First of all the system runs the necessary checks to make sure that what the user is trying to do is allowed and valid. We check that the user is logged in, has the appropriate permission to add to the catalogue and that the item being submitted has all the required pieces like a title, educational suitability and so on. If everything looks OK we’ll save the item into our database and tell the user that all is well. There’s loads more that we have to do before the item can be shown in the catalogue but we don’t want to hold the user up any longer than we have to, so after saving the item to the database we add the remaining pieces of work to a queue and let the user continue using Pond. This all happens inside our API (Application Programming Interface) layer web server which is built on Microsoft’s .NET Web API.
Queueing is one of the ways we keep Pond working smoothly and able to scale to a very, very large number of users. We run a number of copies of a queue watching application, also built in .NET, which constantly monitor the queues for work to do. If the queues start filling up we can simply (and automatically!) start more copies of the application to handle it. Amazon’s queuing service (called ‘SQS’) has proven to be a great service for managing our queues and it gives us lots of options for balancing scale, performance and hosting costs as Pond grows.
Some examples of the work that gets queued when a user adds an item include importing any image attachments to our image service, sending email notifications and recalculating any background information such as the number of comments and the average review score. Perhaps the most important task though is adding the item to our search index.
When you browse the Pond catalogue you are actually looking through our search index which is stored in Amazon’s CloudSearch service. By taking information about the item and reformatting it appropriately for CloudSearch, Pond benefits not only from powerful search capabilities but also from not requiring any search queries to hit our core database, keeping everything nice and fast! We expect search to be one of the more challenging workloads for Pond in future so we like having it isolated somewhere that we know we can scale easily and doesn’t require any hands-on maintenance. We can update or rebuild the entire search index from data in our database and we quite often do this to adjust indexing for new search functionality, all while users are actively using Pond!

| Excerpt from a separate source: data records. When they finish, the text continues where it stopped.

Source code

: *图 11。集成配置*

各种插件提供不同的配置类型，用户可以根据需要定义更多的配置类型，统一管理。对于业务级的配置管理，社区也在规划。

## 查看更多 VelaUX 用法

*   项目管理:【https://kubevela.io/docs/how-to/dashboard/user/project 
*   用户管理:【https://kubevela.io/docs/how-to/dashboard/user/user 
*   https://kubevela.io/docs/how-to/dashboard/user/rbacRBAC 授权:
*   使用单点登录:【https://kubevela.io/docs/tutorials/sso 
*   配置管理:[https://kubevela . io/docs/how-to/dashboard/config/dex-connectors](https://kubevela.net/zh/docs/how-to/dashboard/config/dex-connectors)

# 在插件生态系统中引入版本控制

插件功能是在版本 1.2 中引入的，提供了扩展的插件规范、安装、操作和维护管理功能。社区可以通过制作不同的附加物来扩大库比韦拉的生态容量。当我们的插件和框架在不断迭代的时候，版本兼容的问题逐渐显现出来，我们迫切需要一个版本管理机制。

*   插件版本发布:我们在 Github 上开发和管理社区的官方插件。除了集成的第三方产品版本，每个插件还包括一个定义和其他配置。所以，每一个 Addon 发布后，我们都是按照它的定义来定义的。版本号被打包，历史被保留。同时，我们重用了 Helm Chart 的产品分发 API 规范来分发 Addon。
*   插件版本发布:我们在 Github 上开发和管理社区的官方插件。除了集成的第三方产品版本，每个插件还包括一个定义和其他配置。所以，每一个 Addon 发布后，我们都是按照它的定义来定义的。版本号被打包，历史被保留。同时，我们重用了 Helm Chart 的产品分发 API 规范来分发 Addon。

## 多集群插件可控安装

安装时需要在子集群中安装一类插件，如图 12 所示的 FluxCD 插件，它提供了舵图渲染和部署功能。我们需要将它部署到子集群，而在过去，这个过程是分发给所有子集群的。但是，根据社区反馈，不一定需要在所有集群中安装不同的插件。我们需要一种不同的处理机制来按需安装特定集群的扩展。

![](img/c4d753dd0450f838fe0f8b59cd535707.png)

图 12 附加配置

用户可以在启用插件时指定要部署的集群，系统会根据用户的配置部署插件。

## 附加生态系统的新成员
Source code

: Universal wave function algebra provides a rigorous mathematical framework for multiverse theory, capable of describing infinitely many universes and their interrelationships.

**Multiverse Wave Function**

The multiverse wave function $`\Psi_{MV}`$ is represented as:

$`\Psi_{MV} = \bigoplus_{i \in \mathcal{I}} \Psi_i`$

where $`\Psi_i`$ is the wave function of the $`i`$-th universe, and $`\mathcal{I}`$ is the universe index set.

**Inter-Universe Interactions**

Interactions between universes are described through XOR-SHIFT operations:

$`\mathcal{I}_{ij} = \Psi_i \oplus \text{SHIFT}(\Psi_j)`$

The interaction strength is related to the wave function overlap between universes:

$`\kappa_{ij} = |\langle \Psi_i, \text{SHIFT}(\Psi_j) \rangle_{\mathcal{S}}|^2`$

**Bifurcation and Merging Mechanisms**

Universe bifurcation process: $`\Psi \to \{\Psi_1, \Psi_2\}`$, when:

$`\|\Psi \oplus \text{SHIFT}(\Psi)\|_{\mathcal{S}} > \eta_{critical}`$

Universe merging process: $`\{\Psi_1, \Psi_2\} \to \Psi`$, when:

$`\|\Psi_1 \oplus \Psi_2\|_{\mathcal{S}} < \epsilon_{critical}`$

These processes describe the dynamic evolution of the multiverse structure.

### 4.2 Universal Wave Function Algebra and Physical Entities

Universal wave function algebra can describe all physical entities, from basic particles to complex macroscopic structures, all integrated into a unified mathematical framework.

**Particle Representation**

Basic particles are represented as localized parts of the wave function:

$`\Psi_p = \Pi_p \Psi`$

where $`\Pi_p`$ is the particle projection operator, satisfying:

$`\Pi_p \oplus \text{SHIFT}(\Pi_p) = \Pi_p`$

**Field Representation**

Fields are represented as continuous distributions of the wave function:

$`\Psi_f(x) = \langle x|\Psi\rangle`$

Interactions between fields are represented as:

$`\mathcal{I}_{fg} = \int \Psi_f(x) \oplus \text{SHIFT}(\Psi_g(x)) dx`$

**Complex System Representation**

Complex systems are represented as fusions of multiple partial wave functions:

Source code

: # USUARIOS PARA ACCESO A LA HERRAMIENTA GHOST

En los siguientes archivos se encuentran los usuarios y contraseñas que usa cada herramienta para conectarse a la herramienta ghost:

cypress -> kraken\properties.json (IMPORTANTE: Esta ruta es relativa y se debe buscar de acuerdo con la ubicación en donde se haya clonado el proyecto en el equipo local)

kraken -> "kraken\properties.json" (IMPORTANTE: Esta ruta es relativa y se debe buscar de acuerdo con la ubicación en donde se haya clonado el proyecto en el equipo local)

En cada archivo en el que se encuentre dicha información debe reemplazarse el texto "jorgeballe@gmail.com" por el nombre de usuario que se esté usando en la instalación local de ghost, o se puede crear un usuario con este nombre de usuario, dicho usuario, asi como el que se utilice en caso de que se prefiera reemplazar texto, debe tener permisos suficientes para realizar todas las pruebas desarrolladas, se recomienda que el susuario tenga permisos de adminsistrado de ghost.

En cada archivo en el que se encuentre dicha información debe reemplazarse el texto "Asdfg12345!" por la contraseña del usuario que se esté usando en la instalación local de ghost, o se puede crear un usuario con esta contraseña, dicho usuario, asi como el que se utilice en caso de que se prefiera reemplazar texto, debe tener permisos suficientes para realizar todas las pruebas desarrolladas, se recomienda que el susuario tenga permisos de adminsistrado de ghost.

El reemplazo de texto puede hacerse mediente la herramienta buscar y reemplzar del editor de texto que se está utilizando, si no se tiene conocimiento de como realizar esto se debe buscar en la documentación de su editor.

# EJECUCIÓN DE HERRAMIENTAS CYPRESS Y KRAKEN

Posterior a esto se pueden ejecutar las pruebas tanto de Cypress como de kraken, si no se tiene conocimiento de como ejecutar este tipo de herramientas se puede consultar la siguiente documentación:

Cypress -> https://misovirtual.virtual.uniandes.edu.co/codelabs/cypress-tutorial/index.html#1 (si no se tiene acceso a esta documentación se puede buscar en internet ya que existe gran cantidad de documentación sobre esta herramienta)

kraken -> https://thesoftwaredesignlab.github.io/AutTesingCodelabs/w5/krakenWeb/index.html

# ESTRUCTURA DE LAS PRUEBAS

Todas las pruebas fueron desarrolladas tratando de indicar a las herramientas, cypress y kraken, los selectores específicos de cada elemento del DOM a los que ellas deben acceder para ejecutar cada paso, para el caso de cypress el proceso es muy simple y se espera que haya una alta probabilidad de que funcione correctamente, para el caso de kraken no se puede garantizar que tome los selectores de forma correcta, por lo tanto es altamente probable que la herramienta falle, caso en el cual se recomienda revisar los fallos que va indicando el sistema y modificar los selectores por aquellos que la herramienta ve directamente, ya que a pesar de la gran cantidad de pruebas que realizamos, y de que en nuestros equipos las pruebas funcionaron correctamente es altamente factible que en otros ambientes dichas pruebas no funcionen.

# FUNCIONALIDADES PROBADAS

One of the advantages of having work broken into small tasks like this is resilience against failure. Part of our system, such as attachment processing, can fail and the rest of the system will carry on working just fine. Users can still save items and the image processing tasks will remain in their queue to be retried and completed when the problem is resolved. It’s this kind of design that takes a little while to think through at first but pays off hugely in the end.
This might seem like a lot of complicated work to save a simple item to the catalogue but it is completed in just a few milliseconds and users never notice what goes on. The mark of a great piece of software is that it’s invisible!